I asked Loti and he did not see a problem.

‘Ok,’ I said, ‘we need to quickly finish unloading the cement, and I want to talk to the builder briefly, then we can go.’

I was thinking as I spoke, and before they hurried off for the baby, I told them there were conditions.

‘Has the baby had a drink since it was born?’ I asked.

The answer was in the negative.

‘It is a minimum four hour drive back to the orphanage; so it will be 6:00pm by the time we reach there. I fear that without a drink the baby would dehydrate in the afternoon heat and possibly die!’

The men nodded agreement.

‘There will be several lactating women in the village,’ I guessed [the likelihood of a bottle would be remote], ‘the baby must have a drink before we leave here.’

There was some discussion and someone knew of a woman who would help.

I had no idea of the cultural implications of doing this, but I deemed it necessary to mitigate risk to the infant.

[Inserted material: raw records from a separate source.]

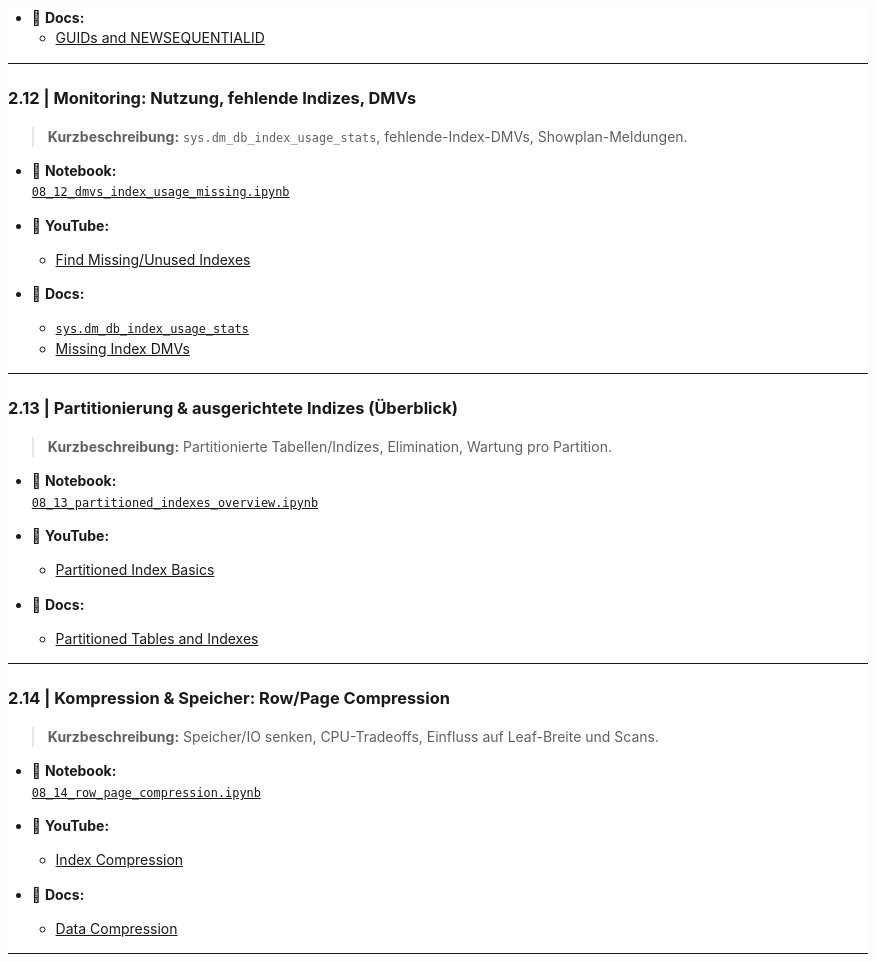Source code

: - 📘 **Docs:**  
  - [GUIDs and NEWSEQUENTIALID](https://learn.microsoft.com/en-us/sql/t-sql/functions/newsequentialid-transact-sql)  

---

### 2.12 | Monitoring: Nutzung, fehlende Indizes, DMVs
> **Kurzbeschreibung:** `sys.dm_db_index_usage_stats`, fehlende-Index-DMVs, Showplan-Meldungen.

- 📓 **Notebook:**  
  [`08_12_dmvs_index_usage_missing.ipynb`](08_12_dmvs_index_usage_missing.ipynb)

- 🎥 **YouTube:**  
  - [Find Missing/Unused Indexes](https://www.youtube.com/results?search_query=sql+server+missing+index+dmv)

- 📘 **Docs:**  
  - [`sys.dm_db_index_usage_stats`](https://learn.microsoft.com/en-us/sql/relational-databases/system-dynamic-management-views/sys-dm-db-index-usage-stats-transact-sql)  
  - [Missing Index DMVs](https://learn.microsoft.com/en-us/sql/relational-databases/indexes/find-missing-indexes)

---

### 2.13 | Partitionierung & ausgerichtete Indizes (Überblick)
> **Kurzbeschreibung:** Partitionierte Tabellen/Indizes, Elimination, Wartung pro Partition.

- 📓 **Notebook:**  
  [`08_13_partitioned_indexes_overview.ipynb`](08_13_partitioned_indexes_overview.ipynb)

- 🎥 **YouTube:**  
  - [Partitioned Index Basics](https://www.youtube.com/results?search_query=sql+server+partitioned+indexes)

- 📘 **Docs:**  
  - [Partitioned Tables and Indexes](https://learn.microsoft.com/en-us/sql/relational-databases/partitions/partitioned-tables-and-indexes)

---

### 2.14 | Kompression & Speicher: Row/Page Compression
> **Kurzbeschreibung:** Speicher/IO senken, CPU-Tradeoffs, Einfluss auf Leaf-Breite und Scans.

- 📓 **Notebook:**  
  [`08_14_row_page_compression.ipynb`](08_14_row_page_compression.ipynb)

- 🎥 **YouTube:**  
  - [Index Compression](https://www.youtube.com/results?search_query=sql+server+index+compression)

- 📘 **Docs:**  
  - [Data Compression](https://learn.microsoft.com/en-us/sql/relational-databases/data-compression/data-compression)

---
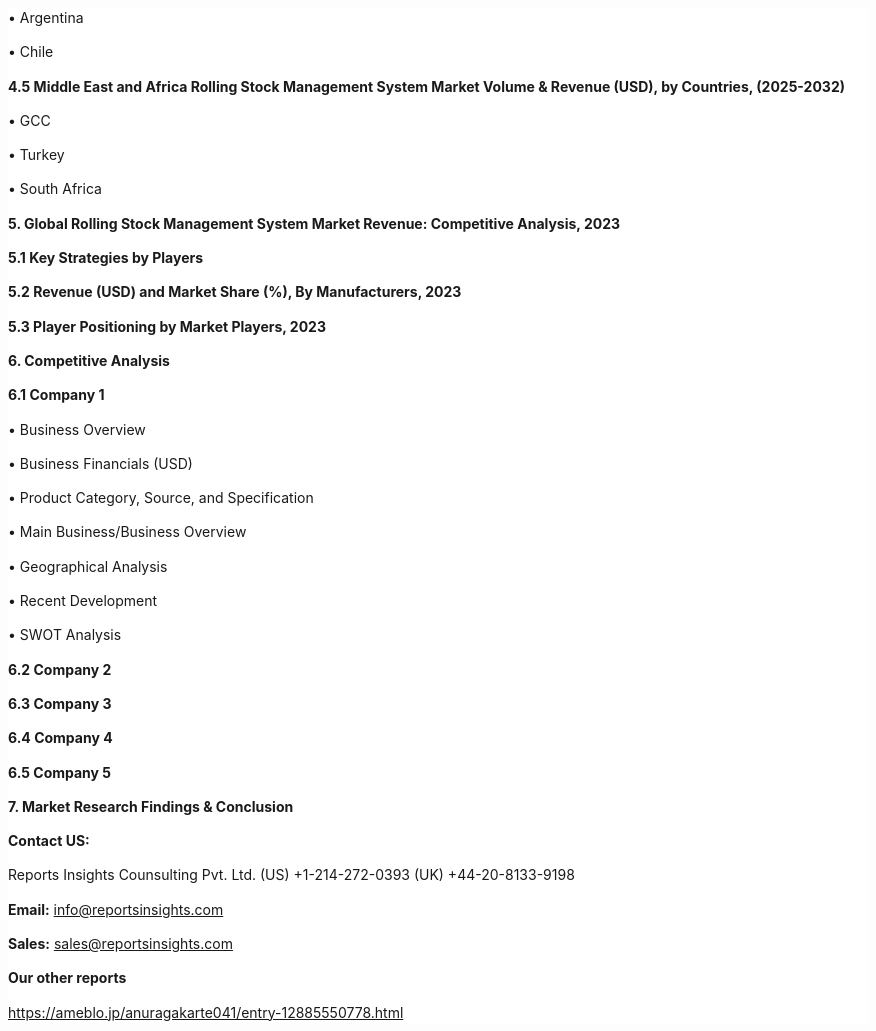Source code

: • Argentina

• Chile

<strong>4.5 Middle East and Africa Rolling Stock Management System Market Volume &amp; Revenue (USD), by Countries, (2025-2032)</strong>

• GCC

• Turkey

• South Africa

<strong>5. Global Rolling Stock Management System Market Revenue: Competitive Analysis, 2023</strong>

<strong>5.1 Key Strategies by Players</strong>

<strong>5.2 Revenue (USD) and Market Share (%), By Manufacturers, 2023</strong>

<strong>5.3 Player Positioning by Market Players, 2023</strong>

<strong>6. Competitive Analysis</strong>

<strong>6.1 Company 1</strong>

• Business Overview

• Business Financials (USD)

• Product Category, Source, and Specification

• Main Business/Business Overview

• Geographical Analysis

• Recent Development

• SWOT Analysis

<strong>6.2 Company 2</strong>

<strong>6.3 Company 3</strong>

<strong>6.4 Company 4</strong>

<strong>6.5 Company 5</strong>

<strong>7. Market Research Findings &amp; Conclusion</strong>

<strong>Contact US:</strong>

Reports Insights Counsulting Pvt. Ltd.
(US) +1-214-272-0393
(UK) +44-20-8133-9198
<p class=""""><b>Email:</b> <a href=mailto:info@reportsinsights.com>info@reportsinsights.com</a></p>
<p class=""""><b>Sales:</b> <a href=mailto:sales@reportsinsights.com>sales@reportsinsights.com</a></p>

<strong>Our other reports</strong>

<a href=https://ameblo.jp/anuragakarte041/entry-12885550778.html>https://ameblo.jp/anuragakarte041/entry-12885550778.html</a>
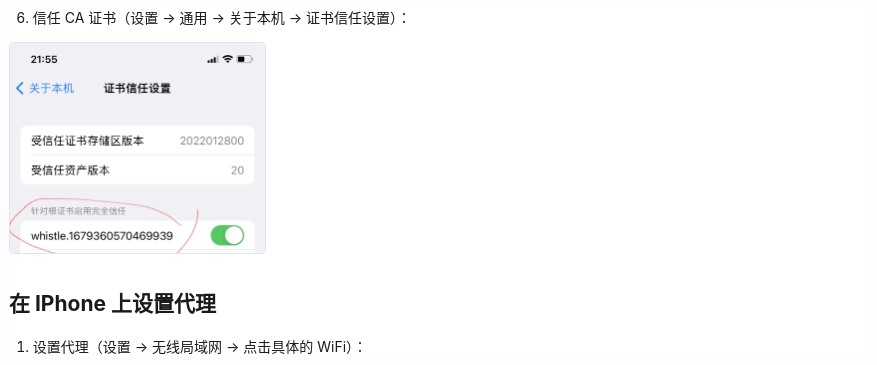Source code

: 6. 信任 CA 证书（设置 -> 通用 -> 关于本机 -> 证书信任设置）：  
<img src="./images/mac_whistle_iphone_https14.jpg" width="255px" style="border: solid 1px #dce6f0; border-radius: 0.3rem;">

## 在 IPhone 上设置代理

1. 设置代理（设置 -> 无线局域网 -> 点击具体的 WiFi）：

It worried me though, because I remembered reading that an infant has a forty percent chance of contracting HIV through the breastmilk of an HIV positive mother. There was no time to calculate the status of the donor and because it was up to me, I decided that the risk be taken.

‘My other condition is,’ I added to those remaining, ‘that two village elders come with the child, prederably a man and a woman.’

This caused some animated discussion and I insisted, ‘We don’t go until two people are selected.’ 

‘You will have no trouble at the orphanage.’ Loti promised as I dropped him at Usa River.

I was known by the gatekeeper and drove into the orphanage compound, but the woman in charge would not accept the child!

‘The formalities must be followed!’ she insisted. Meaning that I must take the baby into Arusha, some twenty-five kilometers away.

‘The authorities in Arusha, whoever they are, will have closed and the officials gone home by this time,’ I argued, ‘the baby will not survive the night!’

The woman was unmoved. To be fair, I guessed, she may well have been censured by her superior for acting alone in a matter like this.

Nkoaranga Hospital is just down the hill from the orphanage and very fortunately I found my friend and colleague Dr. Nanyaro still on duty! I explained the situation to him as we walked up the hill.

Back at the orphanage my doctor friend instructed the woman in his quiet way that survival must come first and the formalities can come later. So we were allowed into the orphanage where the village elders provided the required information for the baby to be admitted.

With the baby accepted at the orphanage, I now had the two elders from the village to make some arrangements for because at this hour I was not going back to the village nor was there any other way for them to return save walking!

I took them home for a meal, and then into Usa River where they could be accommodated. Of course the pair came with no cash, but I considered they had done their bit, so the accommodation was on me and I left them with sufficient funds to find their way home via the tortuous route through Kikatiti.

The child survived, thrived and was later returned to the village in the care of an extended family member.

I ask no questions, I am happy the child survived and was educated in the school that I had a hand in getting built. Perhaps, just perhaps that child sat in the shade of the trees we planted there.

Footnote: There was nothing sinister about the removal of the newborn. Transport is difficult for this remote village. The village leaders were taking advantage of our expected visit. Their concern was squarely for the welfare of the child.